Global Element Method Research Articles

An abstract data-type technique for scientific software

Numerical computation forms a substantial part of the total of world computing, and, as a result, large amounts of money are spent on the production, modification and maintenance of scientific software. A methodology based on an abstract data-type technique for algorithmic design has the potential to reduce numerical software development costs. This paper describes the abstract data-type development of GEM2, a package for solving two-dimensional single/coupled real/complex elliptic partial differential equations using the global-element method. We show that the abstract design of the GEM2 package, together with the use of an extensible implementation language (Algol 68), yields a family of packages able to handle a variety of problems but based on a single source code. Development and maintenance costs are reduced by this approach; we show that, at least in this case, run time efficiency is unimpaired.

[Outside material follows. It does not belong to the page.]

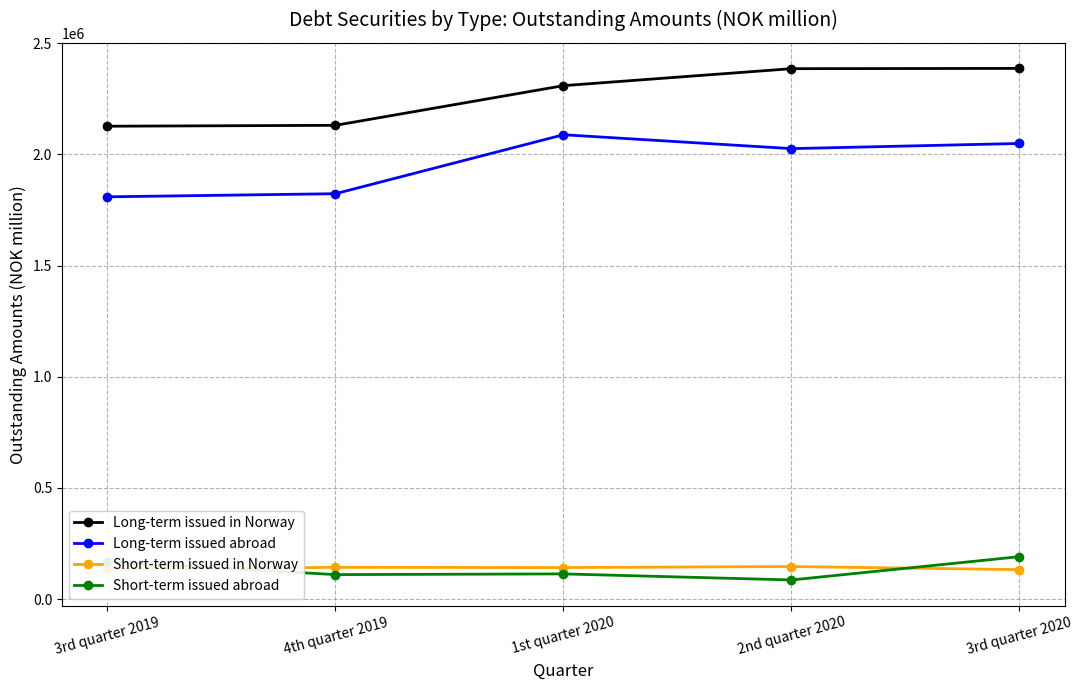

Which category has the lowest value across all series?

2nd quarter 2020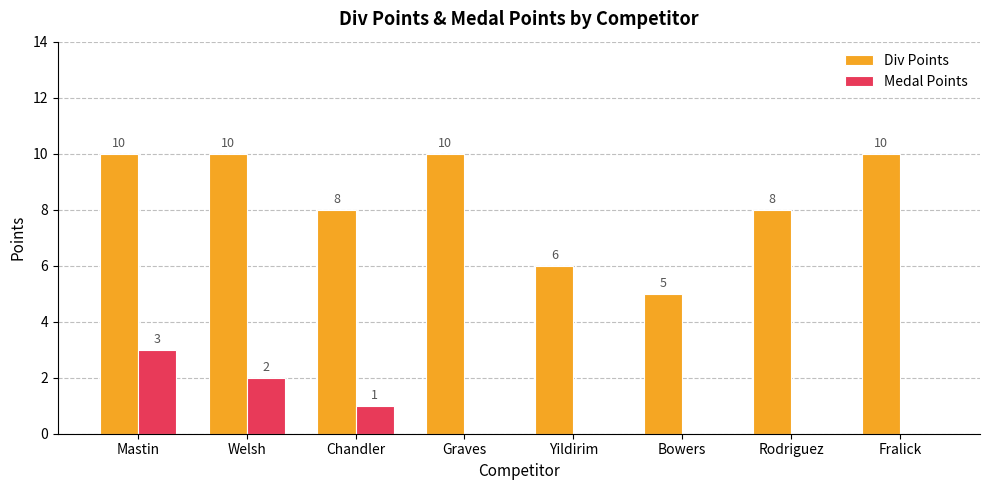

What is the maximum value for Medal Points?

3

The global element method applied to a discontinuous nuclear potential

A new variational technique, the Global Element Method (GEM), is applied to a well-known nuclear physics problem. The GEM enables the solution region to be divided into physically meaningful subregions and appropriate expansion functions to be used in each of these subregions. The continuity of the trial functions (and their derivatives) at the subregion interfaces, together with the prescribed boundary conditions is enforced by the variational principle. It is demonstrated that for the bound-state and scattering problems for a typical discontinuous nuclear potential, the GEM obtains significantly faster convergence rates than previous variational methods. Moreover this new approach will enable the major components of existing computer programs, using conventional global variational methods, to be reused after suitable modification. The GEM, with the possibility of high convergence rates, should hopefully prove to be a useful computational tool in many areas of computational physics.